甲斐田はにっこり笑って言った。「僕はいつも大いにマジです」
あっそ。あんたの意見なんか聞いてもないけどね。
あと1分30秒。
「あっ!いた!!」
あたしは危険が迫っているひとがすぐに分かった。あ、そうそう。言い忘れてたけど、あたし達は危険が迫ってる人が何処の誰だか分かるってことになってるから。
「ちょいとお兄さん!!」「はい?」「そこにいると危ないですよ!上の看板落ちてきますよ!」「は?何言って・・・」
あたしはその人にタックルして場所を移動させた。その次の瞬間、看板が落ちてきた。
周りの人とか、その本人のその時の記憶は自動的に消去される。だからあたし達は安心して何でもできるってわけ。
「ふう・・・・・・何とか間に合って良かったわねぇ」「何とかって言うより、全然余裕で間に合ってましたけどね。あれは本当に凄かったですよ」
全然凄いって表現になってないわよ。
「いえいえ。本当にですよ。今回ばかりは肝を抜かれました。褒めたたえてもいいくらいですよ」
「別に褒めたたえてもらわなくても、どーでもいいわよ」
・・・あたしの事、どうせ嫌いなんだし。
そう言うと甲斐田は一瞬悲しそうな顔をして、すぐに無表情になり、真面目な顔で真面目に言った。
「・・・好きですよ。
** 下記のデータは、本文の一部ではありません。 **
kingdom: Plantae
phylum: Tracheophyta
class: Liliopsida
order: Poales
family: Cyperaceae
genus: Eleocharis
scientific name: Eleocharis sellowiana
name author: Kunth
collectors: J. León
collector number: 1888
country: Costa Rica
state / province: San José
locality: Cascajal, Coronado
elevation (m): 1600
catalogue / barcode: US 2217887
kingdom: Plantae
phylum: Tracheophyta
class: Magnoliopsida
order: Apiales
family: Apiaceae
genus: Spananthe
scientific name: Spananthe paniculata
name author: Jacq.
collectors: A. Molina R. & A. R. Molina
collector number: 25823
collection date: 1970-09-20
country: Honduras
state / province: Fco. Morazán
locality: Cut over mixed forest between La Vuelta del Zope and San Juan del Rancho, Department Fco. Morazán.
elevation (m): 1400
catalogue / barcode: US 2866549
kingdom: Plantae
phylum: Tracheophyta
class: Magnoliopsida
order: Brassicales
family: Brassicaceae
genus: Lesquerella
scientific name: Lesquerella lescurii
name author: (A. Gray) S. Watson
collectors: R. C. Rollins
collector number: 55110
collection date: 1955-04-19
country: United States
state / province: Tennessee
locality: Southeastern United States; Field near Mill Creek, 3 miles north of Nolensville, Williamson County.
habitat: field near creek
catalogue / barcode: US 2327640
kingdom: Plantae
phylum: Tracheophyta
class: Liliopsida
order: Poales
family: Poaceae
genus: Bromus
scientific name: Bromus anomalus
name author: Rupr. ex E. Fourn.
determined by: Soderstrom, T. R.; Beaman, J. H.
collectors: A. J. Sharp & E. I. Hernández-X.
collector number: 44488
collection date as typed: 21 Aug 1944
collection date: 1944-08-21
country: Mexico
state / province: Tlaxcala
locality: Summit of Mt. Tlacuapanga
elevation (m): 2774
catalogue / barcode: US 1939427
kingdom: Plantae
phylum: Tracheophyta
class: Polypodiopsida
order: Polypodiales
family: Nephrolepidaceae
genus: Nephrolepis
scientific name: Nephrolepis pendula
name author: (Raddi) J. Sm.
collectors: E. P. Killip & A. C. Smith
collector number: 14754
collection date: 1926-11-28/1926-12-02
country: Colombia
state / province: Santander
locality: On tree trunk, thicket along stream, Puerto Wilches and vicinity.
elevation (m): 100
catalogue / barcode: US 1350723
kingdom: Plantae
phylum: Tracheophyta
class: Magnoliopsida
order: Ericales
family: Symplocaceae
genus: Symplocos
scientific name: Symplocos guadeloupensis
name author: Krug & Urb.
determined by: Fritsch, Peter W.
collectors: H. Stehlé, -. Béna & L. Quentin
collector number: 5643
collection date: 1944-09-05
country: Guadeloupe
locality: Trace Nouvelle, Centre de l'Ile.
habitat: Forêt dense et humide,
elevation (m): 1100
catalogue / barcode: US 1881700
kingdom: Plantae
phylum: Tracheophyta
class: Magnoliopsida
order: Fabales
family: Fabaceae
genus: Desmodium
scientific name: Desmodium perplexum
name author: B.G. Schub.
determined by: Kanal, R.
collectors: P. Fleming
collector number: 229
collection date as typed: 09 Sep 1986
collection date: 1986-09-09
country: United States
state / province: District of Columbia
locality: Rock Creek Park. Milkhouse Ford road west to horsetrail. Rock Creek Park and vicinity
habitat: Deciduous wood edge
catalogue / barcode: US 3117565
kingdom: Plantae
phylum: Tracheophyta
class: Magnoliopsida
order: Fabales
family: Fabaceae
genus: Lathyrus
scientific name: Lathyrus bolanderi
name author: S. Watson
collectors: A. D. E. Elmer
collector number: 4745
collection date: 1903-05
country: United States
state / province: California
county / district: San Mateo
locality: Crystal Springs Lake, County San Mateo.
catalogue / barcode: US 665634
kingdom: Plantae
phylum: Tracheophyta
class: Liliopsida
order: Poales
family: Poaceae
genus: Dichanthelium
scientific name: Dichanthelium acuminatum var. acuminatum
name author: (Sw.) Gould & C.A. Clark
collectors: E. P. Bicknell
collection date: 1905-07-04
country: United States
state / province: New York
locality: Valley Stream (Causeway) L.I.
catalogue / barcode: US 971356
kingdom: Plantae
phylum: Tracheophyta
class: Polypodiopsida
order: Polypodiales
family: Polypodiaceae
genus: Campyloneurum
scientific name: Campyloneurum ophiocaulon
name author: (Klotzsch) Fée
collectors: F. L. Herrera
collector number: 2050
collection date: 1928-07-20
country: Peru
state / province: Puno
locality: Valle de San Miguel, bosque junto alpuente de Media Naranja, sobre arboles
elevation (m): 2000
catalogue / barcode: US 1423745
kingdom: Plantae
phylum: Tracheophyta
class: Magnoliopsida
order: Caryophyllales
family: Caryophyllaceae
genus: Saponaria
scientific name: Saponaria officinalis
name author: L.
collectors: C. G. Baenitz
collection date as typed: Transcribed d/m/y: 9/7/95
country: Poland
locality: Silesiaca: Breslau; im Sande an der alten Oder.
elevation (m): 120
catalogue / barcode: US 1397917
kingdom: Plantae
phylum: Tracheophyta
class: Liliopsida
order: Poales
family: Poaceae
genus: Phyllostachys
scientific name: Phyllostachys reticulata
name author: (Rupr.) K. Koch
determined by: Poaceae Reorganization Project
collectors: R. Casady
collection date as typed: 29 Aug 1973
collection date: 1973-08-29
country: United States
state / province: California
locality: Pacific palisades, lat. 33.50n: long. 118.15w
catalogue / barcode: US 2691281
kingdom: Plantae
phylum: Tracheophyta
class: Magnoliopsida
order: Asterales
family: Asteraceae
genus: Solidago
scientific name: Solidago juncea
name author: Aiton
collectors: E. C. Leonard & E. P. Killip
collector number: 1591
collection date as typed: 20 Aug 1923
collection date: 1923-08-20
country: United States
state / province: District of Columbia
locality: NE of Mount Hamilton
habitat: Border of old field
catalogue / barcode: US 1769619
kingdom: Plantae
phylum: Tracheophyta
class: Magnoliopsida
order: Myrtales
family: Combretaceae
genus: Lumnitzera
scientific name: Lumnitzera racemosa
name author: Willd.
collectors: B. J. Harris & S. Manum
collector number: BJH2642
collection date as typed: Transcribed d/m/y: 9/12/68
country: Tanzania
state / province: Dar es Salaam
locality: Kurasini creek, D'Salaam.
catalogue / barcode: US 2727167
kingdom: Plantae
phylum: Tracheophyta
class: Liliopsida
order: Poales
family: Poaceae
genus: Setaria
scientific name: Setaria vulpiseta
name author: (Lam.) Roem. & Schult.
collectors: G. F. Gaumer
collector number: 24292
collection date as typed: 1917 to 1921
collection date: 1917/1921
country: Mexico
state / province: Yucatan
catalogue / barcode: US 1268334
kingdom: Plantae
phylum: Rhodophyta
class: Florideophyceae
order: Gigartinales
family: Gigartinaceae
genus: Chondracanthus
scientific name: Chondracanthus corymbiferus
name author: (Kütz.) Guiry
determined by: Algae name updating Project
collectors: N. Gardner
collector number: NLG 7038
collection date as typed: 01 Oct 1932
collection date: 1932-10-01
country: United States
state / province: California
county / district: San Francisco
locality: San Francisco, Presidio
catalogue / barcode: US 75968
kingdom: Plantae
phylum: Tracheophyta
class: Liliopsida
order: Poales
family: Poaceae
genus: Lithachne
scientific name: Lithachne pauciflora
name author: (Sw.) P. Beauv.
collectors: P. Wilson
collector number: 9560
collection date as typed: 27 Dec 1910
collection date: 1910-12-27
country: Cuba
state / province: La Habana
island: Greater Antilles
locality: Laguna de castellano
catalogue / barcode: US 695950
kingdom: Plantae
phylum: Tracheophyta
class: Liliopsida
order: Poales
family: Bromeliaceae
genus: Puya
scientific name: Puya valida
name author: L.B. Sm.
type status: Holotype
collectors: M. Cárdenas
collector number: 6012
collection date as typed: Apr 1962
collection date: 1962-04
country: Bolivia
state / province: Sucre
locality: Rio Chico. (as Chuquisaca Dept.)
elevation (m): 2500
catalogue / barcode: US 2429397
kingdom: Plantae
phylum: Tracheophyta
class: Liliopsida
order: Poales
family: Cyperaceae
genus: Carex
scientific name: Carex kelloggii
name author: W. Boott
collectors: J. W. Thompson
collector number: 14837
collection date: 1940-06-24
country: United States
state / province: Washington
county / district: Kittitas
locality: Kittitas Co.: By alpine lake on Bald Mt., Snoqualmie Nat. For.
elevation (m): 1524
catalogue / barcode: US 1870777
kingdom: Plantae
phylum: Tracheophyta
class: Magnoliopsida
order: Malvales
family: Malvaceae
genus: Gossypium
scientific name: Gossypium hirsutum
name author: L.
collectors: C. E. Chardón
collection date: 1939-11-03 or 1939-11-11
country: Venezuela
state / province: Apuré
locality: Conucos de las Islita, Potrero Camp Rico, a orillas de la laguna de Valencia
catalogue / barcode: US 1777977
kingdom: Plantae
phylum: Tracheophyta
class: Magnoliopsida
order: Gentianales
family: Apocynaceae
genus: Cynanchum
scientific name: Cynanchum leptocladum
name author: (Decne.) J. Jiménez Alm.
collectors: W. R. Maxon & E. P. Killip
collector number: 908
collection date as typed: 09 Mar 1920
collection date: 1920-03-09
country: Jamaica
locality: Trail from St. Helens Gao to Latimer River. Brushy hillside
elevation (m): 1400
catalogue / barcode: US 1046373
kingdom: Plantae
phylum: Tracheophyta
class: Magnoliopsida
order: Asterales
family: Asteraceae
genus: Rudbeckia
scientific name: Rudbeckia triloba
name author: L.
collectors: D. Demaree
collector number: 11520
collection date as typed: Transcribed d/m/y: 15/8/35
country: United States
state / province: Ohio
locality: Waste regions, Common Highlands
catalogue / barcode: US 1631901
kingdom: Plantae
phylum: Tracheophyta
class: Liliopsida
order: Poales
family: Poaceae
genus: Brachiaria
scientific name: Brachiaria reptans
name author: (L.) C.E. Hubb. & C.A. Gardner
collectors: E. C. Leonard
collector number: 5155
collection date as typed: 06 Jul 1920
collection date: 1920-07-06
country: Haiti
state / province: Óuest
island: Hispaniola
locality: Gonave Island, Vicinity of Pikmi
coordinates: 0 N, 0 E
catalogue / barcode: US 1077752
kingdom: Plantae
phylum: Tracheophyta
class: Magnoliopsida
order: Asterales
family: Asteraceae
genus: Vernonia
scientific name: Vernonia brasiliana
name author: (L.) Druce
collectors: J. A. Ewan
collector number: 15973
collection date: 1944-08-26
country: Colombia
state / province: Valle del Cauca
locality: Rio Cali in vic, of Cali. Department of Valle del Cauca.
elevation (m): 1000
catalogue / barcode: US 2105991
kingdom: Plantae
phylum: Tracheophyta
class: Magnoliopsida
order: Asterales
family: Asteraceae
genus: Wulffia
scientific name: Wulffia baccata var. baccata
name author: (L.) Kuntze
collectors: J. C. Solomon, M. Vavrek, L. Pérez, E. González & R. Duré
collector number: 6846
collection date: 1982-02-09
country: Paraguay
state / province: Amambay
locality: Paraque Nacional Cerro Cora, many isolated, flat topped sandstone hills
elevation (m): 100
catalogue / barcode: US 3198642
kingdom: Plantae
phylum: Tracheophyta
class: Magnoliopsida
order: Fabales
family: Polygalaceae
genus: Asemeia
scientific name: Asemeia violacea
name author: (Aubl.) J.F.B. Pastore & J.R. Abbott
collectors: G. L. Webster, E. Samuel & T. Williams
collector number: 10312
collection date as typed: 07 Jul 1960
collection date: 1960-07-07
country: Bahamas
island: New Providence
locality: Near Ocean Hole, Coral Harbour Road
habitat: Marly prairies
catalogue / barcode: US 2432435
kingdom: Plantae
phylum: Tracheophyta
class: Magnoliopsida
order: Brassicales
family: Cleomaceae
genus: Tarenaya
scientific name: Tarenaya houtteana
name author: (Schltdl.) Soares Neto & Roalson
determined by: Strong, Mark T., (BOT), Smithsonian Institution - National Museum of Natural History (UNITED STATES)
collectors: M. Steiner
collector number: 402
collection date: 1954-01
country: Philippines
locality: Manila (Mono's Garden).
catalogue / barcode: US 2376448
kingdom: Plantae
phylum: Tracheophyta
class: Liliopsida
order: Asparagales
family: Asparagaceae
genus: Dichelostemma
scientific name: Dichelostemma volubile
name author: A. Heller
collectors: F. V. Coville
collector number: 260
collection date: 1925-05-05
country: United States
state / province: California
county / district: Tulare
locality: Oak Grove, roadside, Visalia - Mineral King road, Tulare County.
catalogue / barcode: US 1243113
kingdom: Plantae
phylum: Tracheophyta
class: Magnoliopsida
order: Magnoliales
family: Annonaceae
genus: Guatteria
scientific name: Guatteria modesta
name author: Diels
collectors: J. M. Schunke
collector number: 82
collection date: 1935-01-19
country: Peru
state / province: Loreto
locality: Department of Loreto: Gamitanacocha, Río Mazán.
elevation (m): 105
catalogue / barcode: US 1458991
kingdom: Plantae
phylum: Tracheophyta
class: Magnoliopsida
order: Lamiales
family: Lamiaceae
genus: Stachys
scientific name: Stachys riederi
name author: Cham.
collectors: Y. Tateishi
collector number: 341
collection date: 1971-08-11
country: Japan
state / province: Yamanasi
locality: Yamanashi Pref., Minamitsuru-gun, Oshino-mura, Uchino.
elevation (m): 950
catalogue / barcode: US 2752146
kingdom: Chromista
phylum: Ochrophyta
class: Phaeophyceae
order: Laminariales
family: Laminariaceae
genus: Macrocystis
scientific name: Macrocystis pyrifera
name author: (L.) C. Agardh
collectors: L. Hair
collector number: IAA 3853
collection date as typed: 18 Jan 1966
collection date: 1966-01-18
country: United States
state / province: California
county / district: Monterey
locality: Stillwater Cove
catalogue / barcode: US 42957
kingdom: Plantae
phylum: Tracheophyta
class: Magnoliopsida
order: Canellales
一人の女の子としてね」
「・・・・・・・・・・・」
「・・・?涼森さん?」
「・・・・・・・ぐぅ・・・」
「・・・・・・人が勇気を振り絞って告白したっていうのに、告白された張本人が寝てるってどんな展開ですか・・・・・・ッッ・・・」
すると未来は甲斐田に寄りかかって寝始めた。「!」
「・・・まぁ、いいですかね。今回は・・・。未来もがんばったことですし・・・・・・」
その後あたしは魘されながらいい(?)夢を見た、と思う。